Let me give a little more context. I was in the middle of a major project and he asked me for some advice on the approach. I quickly dished out which tables to use and where to get the information from.
The challenge was that the information was at different levels so it could not just be added together. It first had to be summarised and then it could be joined. Time was of the essence and if the accuracy of the result was queried it was acceptable for us to revise in the future as required.
I believe his greatest challenge is that he was trying to solve the whole problem ie compiling two datasets with 100% accuracy
Its not uncommon for data to be at different levels.
At the start of the day he found some outliers that didn’t conform to the expected model of the data and he spent a lot of time trying to resolve this. Later in the day I tested how often this was the case and showed that it only affected one record in his dataset. One record and countless hours spent on solving this.
My approach is to start small. Start with what you know is right. Then expand this to incorporate more and test if the rest of the data conforms to your expectations. Deal with outliers as they crop up but only if they cause major variances to your datasets. I find it a lot easier to solve 10 small problems than solving one overarching big problem.
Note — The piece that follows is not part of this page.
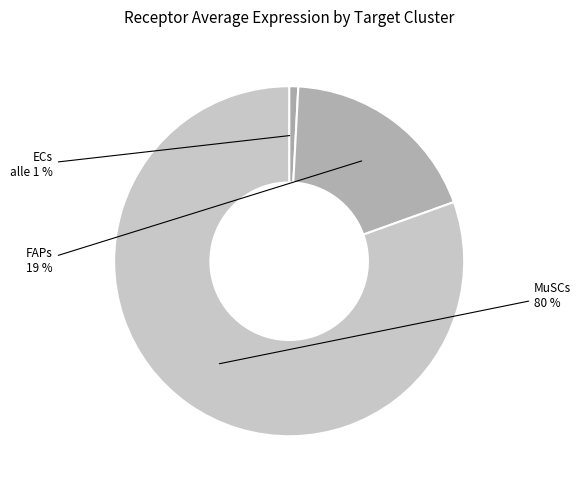

Rank the categories by value from lowest to highest.

ECs, FAPs, MuSCs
He was caught up in the whole and I have seen this happen a few times.
We recently were investigating a large number of variances. The general approach being used was to look at the variances one by one and find out the cause.
My approach was different. Look at the first one and find out what caused it and then apply the rules to all of the other variances. Then you can isolate those and look at the next one which hasn’t been defined and so on.
Compile what you know is right and then revise and apply what you learn to an ever widening dataset. Test any problems against what data you’re trying to produce as they might not cause material variances.
At least you will have most of the dataset compiled rather than getting caught out on the first apparent problem for hours and not producing any data.